Sineddoche è una figura retorica che consiste nell'esprimere un'idea usando una parola di significato più ampio o meno ampio di quella propria, come quando si nomina il grande schermo per indicare il cinema. Proprio dal titolo possiamo capire la struttura del film, sicuramente non lineare, non comprensibile ad uno sguardo superficiale, come è di consuetudine ormai nei lavori di Kaufman. Sua opera prima da regista, nata come una sceneggiatura per un film horror che avrebbe dovuto girare Spike Jonze, diviene poi un progetto più ampio in chiave intimista, abbandonandosi al delirio di una peregrinazione nei meandri del subconscio del protagonista. L'idea a cui siamo abituati è che un film rivesta un ruolo terapeutico nella vita dei suoi autori, così "Synecdoche, New York" sembra il sunto di una lunga analisi psicologica rimasta impantanata. Non c'è infatti un'originalità di base poichè già da molti anni si sono affrontate le tematiche del metacinema, della rappresentazione del sè, di quel passaggio attraverso lo schermo che diviene soglia  di comprensione valicando spazi u-topici della psciche umana. Metafora della vita, metafora del cinema, la vita è cinema, la realtà è meno potente del rappresentato, il rappresentato è la chiave di comprensione della realtà, come già sosteneva Cronenberg nell'83 in "Videodrome", ma ancora Lynch, che ha costruito una carriera su tali concetti, o lo stesso Hitchcock che affidava le sue riproposizioni del sè, settanta anni prima, alle tavole di  Salvador Dalì negli sdoppiamenti onirici di "Spellbound", solo per citare alcuni nomi.
 
Pur fregiandosi di un cast di tutto rispetto che affianca il premio Oscar Hoffman, Kaufman non riesce a ricreare le stesse atmostere, non riesce ad affascinare o a convincere allo stesso modo dei suoi blasonati predecessori, mostrandoci un esperimento in parte apprezzabile ma un po' piatto nei toni, senza mai un vero crescendo, in una serie di accadimenti che aprono parentesi su parentesi senza sedimentarsi troppo nello spettatore. 

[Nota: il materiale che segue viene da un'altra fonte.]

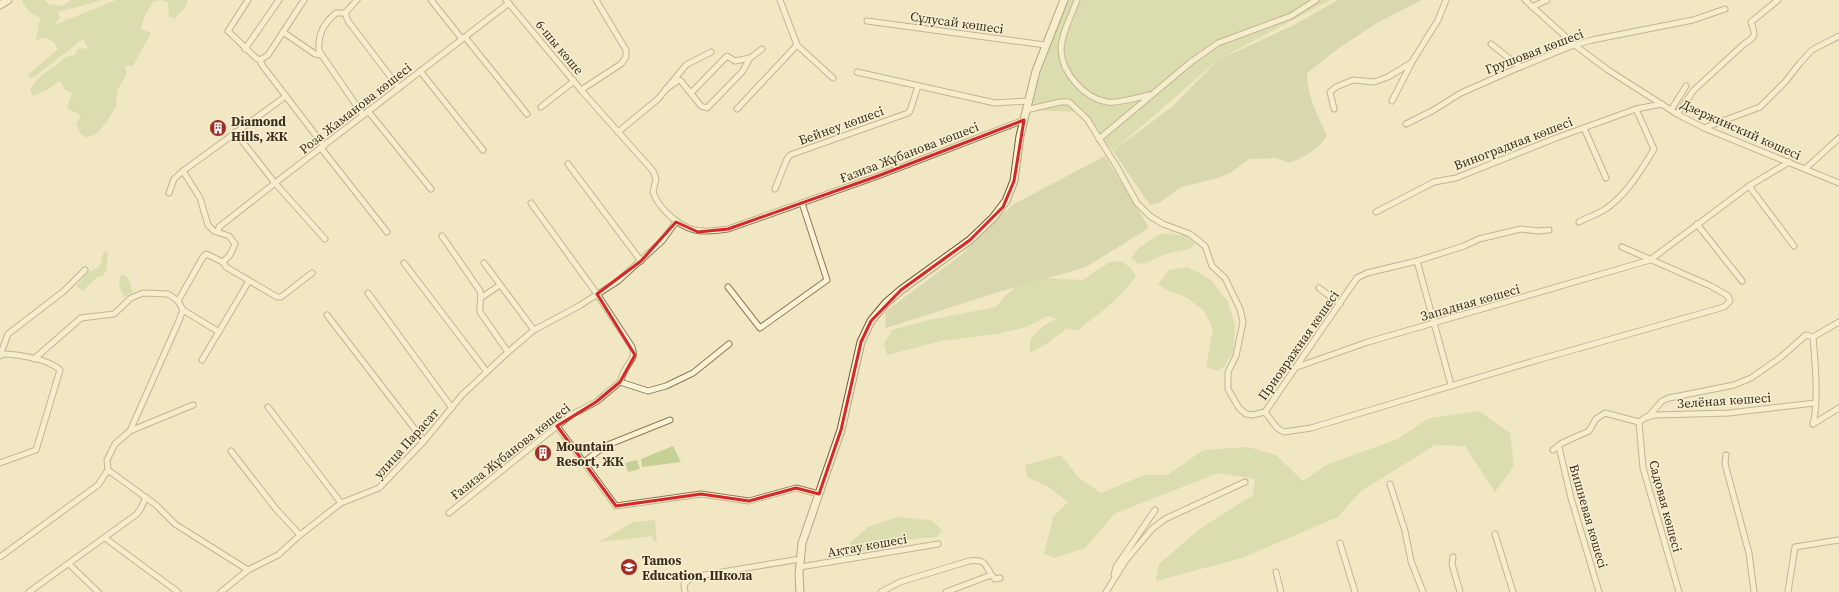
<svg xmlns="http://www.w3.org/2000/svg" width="1839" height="592" font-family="'Source Serif 4',serif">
<rect width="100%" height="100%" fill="#f1e7c3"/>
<g fill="#c4d096">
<path d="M23 0H44L49 4 63 6 71 0H103L58 12 60 18 54 25 116 0H162L153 2 144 17 141 29 151 33 133 66H125L127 74 118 89 116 106 106 123 97 133 87 138 79 132 76 123 81 116 67 108 72 93 65 90 60 81 45 91 33 96 30 90C38 74 54 69 65 57L75 55 78 49 88 48 83 39 33 78 27 76 58 49 54 42 45 38 36 40 40 18 31 13 22 3Z"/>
<path d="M162 0H188L185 8 174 19 169 16 168 3Z"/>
<path d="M1067 0H1330L1218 60 1113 151 1078 112 1026 110 1028 101 1035 89Z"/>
<path d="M1162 233 1186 236 1195 243 1190 249 1165 254 1144 264 1137 263 1131 258 1140 247Z"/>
<path d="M105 251 108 253 106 271 103 276 97 277 83 291 77 287V285L88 272 96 269 102 263 101 258Z"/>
<path d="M1121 261 1131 268 1136 277 1124 291 1105 309 1078 330 1066 329 1045 345 1030 353V340L1044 325 1057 319 1048 316 1026 327 997 334 942 341 887 355 884 344 892 330 924 321 996 307 1004 297 1028 277 1083 280 1110 262Z"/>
<path d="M1188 267 1210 279 1228 302 1235 326 1233 352 1224 367 1217 371 1206 367 1213 329 1204 311 1186 297 1168 291 1158 284 1169 270Z"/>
<path d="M124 275 128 278 133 292 124 297C120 289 118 284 120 276Z"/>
<path d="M1479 411 1510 433 1514 466 1495 492 1465 446 1435 445 1360 492 1338 517 1242 558 1156 581 1159 564 1201 528 1253 495 1255 479 1218 473 1114 514 1085 548 1055 558 1044 554 1053 517 1068 502 1047 486 1027 477 1025 465 1061 455 1079 478 1101 493 1144 475H1168L1203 450 1248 447 1276 455 1303 481 1328 464 1398 439 1429 418Z"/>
<path d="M673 446 681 462 642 467 641 459Z"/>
<path d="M637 460 640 469 628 472 625 463Z"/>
<path d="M897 517 931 520 942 530 937 537 904 540 853 554 850 543 868 527Z"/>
<path d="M655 520 657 541H653L652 536 599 542 633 522Z"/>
</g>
<g fill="#bac495">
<path d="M1338 0H1422L1377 23 1339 48 1307 73C1307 96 1317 115 1327 135 1319 150 1304 157 1289 163L1276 158 1249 159 1232 172 1218 178 1181 187 1159 203 1150 205 1113 151 1173 106 1218 60 1294 25Z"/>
<path d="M1105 156 1149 228 1086 267 995 293 886 328 885 312 961 255 1012 205Z"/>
</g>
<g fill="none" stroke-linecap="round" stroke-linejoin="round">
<g stroke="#8c7858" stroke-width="7">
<g id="street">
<path d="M248 0 228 31 256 58 260 60 268 55 304 0"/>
<path d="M431 0 462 39"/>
<path d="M506 0 581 90"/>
<path d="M596 0 626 50V57L621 64 581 90 653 171 656 179 653 192C656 201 661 207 667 213 687 233 701 233 728 229L878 176 1024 120"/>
<path d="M780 0 797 45 833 78"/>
<path d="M1077 0C1072 15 1061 34 1061 50 1062 73 1084 98 1107 102 1117 104 1139 97 1149 95"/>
<path d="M1525 0 1576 46 1608 70 1677 114 1704 128 1839 183"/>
<path d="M1532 7 1547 0"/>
<path d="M345 13H336C323 24 318 34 319 51L363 115"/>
<path d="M345 13 348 21 399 88"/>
<path d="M345 13 357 0"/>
<path d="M867 21 1045 45"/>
<path d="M283 32 315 54 321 55"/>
<path d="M465 37 527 114"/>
<path d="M1491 44 1520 67"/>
<path d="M245 49 279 0"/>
<path d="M260 60 262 65 324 146"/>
<path d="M420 71 483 150"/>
<path d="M857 72 995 103 1028 101"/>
<path d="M666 89 679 80 681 81 701 106 707 108 742 72 750 58 762 49"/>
<path d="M691 93 727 56 735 61 750 58"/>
<path d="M1392 101 1412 62 1438 20 1446 0"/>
<path d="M541 107 574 81"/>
<path d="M737 109 797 45"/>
<path d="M1334 109 1330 92 1336 87 1353 80 1374 82 1388 77 1411 63"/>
<path d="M1026 110 1060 102H1069L1087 119 1117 167 1137 203 1150 216 1163 224 1190 234 1205 246 1212 266 1225 278 1240 309 1243 322 1236 356 1228 372V389L1239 408 1246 414 1252 415 1265 412 1357 278 1367 273 1417 261 1464 246 1479 239 1521 229 1538 231 1549 230"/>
<path d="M1671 110 1686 86"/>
<path d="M368 111 431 189"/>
<path d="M1677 114 1694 90 1744 44C1756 37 1756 35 1751 22L1778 0"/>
<path d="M1406 124 1432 111 1461 93 1513 70 1571 46 1592 40 1693 20 1725 9"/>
<path d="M1584 128 1606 178"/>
<path d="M1704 128 1760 107 1785 82 1800 63 1812 50 1839 36"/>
<path d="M235 132 275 183 325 239"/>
<path d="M618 132 658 99 686 65 711 52"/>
<path d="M1099 139 1191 62 1218 43 1291 16 1316 0"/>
<path d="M321 148 387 232"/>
<path d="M568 164 641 261"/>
<path d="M1805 169 1839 138"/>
<path d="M1749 186 1794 246"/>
<path d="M775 189 787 159 790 155 908 113 910 111 918 86"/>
<path d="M169 193 174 179 183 171"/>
<path d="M531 203 597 294 632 347C636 359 630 360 625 370 623 373 622 378 620 382"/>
<path d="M1376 212 1434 182 1456 178 1556 138 1636 109 1662 104"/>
<path d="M1579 222C1588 217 1599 214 1607 208 1626 195 1643 168 1654 149L1636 109"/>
<path d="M1697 224 1742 281"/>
<path d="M218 232 219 227 275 183 509 3"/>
<path d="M442 236 480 291C482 298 479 304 480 312L508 352"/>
<path d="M1417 261 1451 385"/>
<path d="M223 262 226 267 277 297H281L312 273"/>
<path d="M404 263 487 372"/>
<path d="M484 263 534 330"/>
<path d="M728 287 760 328 827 280 802 203"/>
<path d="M1319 288 1340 304"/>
<path d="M368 293 452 408"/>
<path d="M482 297 497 287"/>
<path d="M178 301 203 257 206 254 223 262 230 255 235 244 229 236 214 231 208 225 200 198 183 171 286 96"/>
<path d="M183 310 219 332"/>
<path d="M327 315 424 441"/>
<path d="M1813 337 1839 322"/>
<path d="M0 356 8 334 64 291 85 270"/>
<path d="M202 360 249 281"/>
<path d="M1297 367 1368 342 1650 260 1749 186 1789 162"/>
<path d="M268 407 341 503"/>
<path d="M1265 412 1277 428 1284 432 1311 428 1534 361 1724 307 1730 301 1728 296 1711 286 1622 247"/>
<path d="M1648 417 1662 401 1669 398 1734 385 1751 378 1781 357 1806 335 1813 337"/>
<path d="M1813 424C1819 401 1815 361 1813 337"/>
<path d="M1813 424 1839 408"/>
<path d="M557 426 616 506 701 494 749 501 796 488 819 494"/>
<path d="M130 431 193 405"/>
<path d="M1559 447 1571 498 1599 592"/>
<path d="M1553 450 1562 443 1589 431 1596 419 1605 413 1639 422"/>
<path d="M231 451 276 509 300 535"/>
<path d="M1726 455 1725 464 1749 553 1754 592"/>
<path d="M584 462 605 446 670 420"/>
<path d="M0 463 36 450 60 370C49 359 17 354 1 354"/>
<path d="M108 470 156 505 175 524 248 570"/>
<path d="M1390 484 1405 531 1411 561 1423 592"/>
<path d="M449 513 571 415 596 402 620 382 648 391 666 386 693 373 729 344"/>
<path d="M1495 534 1513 592"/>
<path d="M105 538 178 592"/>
<path d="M1340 543 1355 592"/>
<path d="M0 557 98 485 108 470 107 460 115 444 130 431 178 323 183 310 178 301 168 294 143 293 131 298 114 314 81 318 34 359"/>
<path d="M1453 557 1452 564 1460 592"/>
<path d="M69 564 98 592"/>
<path d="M800 567 938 544"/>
<path d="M1276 572 1281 592"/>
<path d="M1114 575 1116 567 1155 510"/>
<path d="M29 592 137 514 141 508 146 497"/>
<path d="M221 592 248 570 278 555 300 535 341 503 379 488 424 441 462 395 508 352 534 330 579 306 618 281 662 241 676 222"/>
<path d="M685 592 684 584 692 577 800 559"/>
<path d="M881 592 900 582 969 561C989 558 984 568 995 579L1000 578"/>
<path d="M946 592 991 575"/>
<path d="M1106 592 1126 560 1152 529 1165 519 1245 482"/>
<path d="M1679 592 1643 468 1639 422 1646 417 1656 415 1729 413 1815 403"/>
<path d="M1788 592 1795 547 1839 540"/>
</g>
</g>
<g stroke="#6e593b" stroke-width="9">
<g id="secondary">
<path d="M0 5 8 0"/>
<path d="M800 592 799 574 802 543 841 430 861 342 871 321 886 303 901 290 970 240 993 218 1006 201 1014 181 1020 136 1036 71 1064 0"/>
</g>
</g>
<use href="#street" stroke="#fbf3d6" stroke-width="5"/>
<use href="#secondary" stroke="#fbf3d6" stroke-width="7"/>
</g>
<path d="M0 0H1839V592H0ZM1024 120 1014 181 1003 207 970 240 901 290 871 321 861 342 841 430 819 494 796 488 749 501 701 494 616 506 557 426 596 402 620 382 635 355 597 294 641 261 676 222 698 232 728 229 878 176Z" fill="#f1e7c3" fill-opacity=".55" fill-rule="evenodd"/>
<path fill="none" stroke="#d62828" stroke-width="3" stroke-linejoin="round" d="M1024 120 1014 181 1003 207 970 240 901 290 871 321 861 342 841 430 819 494 796 488 749 501 701 494 616 506 557 426 596 402 620 382 635 355 597 294 641 261 676 222 698 232 728 229 878 176Z"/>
<defs>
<g id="building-disc" transform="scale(0.9)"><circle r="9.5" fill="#9f2f24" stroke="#f8f0d3"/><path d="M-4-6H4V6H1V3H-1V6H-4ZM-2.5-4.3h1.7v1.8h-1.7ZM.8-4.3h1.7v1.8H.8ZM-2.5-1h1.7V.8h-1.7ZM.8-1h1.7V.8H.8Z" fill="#fff"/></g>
<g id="school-disc" transform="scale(0.9)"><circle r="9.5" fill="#9f2f24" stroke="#f8f0d3"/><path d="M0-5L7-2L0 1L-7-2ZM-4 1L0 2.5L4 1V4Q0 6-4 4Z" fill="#fff"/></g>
</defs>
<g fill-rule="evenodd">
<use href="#building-disc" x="218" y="128"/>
<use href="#building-disc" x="543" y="453"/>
<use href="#school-disc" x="629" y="567"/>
</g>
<g text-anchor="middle" stroke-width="3" stroke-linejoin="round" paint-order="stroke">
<g font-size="13" fill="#3b2e1d" stroke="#f8f0d3">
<text transform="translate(957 22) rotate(8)" y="5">Сұлусай көшесі</text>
<text transform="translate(560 47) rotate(50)" y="5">6-шы көше</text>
<text transform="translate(1534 51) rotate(-21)" y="5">Грушовая көшесі</text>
<text transform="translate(355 108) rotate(-38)" y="5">Роза Жаманова көшесі</text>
<text transform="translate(841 125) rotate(-20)" y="5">Бейнеу көшесі</text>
<text transform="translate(1741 129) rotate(24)" y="5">Дзержинский көшесі</text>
<text transform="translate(1513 143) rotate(-21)" y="5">Виноградная көшесі</text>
<text transform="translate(909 152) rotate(-21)" y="5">Ғазиза Жұбанова көшесі</text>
<text transform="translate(1470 302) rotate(-16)" y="5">Западная көшесі</text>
<text transform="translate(1298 345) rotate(-55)" y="5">Приовражная көшесі</text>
<text transform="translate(1724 400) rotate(-4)" y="5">Зелёная көшесі</text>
<text transform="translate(406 443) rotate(-48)" y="5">улица Парасат</text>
<text transform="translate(510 451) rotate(-38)" y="5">Ғазиза Жұбанова көшесі</text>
<text transform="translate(1666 506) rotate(75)" y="5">Садовая көшесі</text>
<text transform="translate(1589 516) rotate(74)" y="5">Вишневая көшесі</text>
<text transform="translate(867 545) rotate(-10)" y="5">Ақтау көшесі</text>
</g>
<g font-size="13" font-weight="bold" fill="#3b2e1d" stroke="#f8f0d3" text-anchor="start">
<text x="231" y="126">Diamond<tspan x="231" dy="15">Hills, ЖК</tspan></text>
<text x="556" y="451">Mountain<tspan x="556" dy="15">Resort, ЖК</tspan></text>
<text x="642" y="565">Tamos<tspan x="642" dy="15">Education, Школа</tspan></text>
</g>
</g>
</svg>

Ciò che tuttavia non passa inosservato è il modo in cui vengono espressi i rapporti umani. La pièce di Caden si accartoccia esattamente come il film di Kaufman e la vita del suo protagonista, uno che avrebbe tutte le carte per riuscire a spuntarla con se stesso ma che rimane vittima di traumi mai superati, di storie mai rielaborate e perciò mai concluse.
Emblematiche figure femminili costellano il film (lo spettacolo, la stessa vita di Caden), stanno lì ad annunciare dei punti di svolta che poi non diviene mai effettiva poichè Caden fluttua da un rapporto all'altro senza mai ritrovarvi davvero un punto fermo unico e inamovibile.
Non riesce mai a stabilire un legame profondo con nessuna di queste donne perché la sua mente si fissa sempre su quella precedente: non può stare con Hazel (Samantha Morton) perché pensa ad Adele (Catherine Keener); non può stare con Claire (Michelle Williams) perché pensa a Hazel e non potendo stare con Hazel, rivolge le sue attenzioni a Tammy (Emily Watson), l'attrice che interpreta Hazel nella sua commedia. 
“Ha grosse difficoltà a vivere il presente di qualsiasi situazione”, spiega Charlie Kaufman. “Spreca opportunità, momenti preziosi, legami con le persone. E credo che questa sia una condizione umana molto diffusa.”.
Gli stessi passaggi repentini insiti nelle relazioni affettive li ritroviamo anche in termini di location, per aumentare ancora di più il livello di spaesamento e confusione nelle soglie di coscienza e conoscenza del protagonista e dello spettatore.
Ci troviamo così difronte all'amara constatazione che tutto segue le modalità prestabilite di una messa in scena, provata e riprovata secondo lo stesso copione suscettibile di qualche variazione. E con il termine della recita si conclude anche l'esistenza dell'attante, che con i titoli di coda fugge dal frastuono irreale di scene ripetute innumerevoli volte, piombando finalmente nel silencio di ciò che è dopo: la realtà.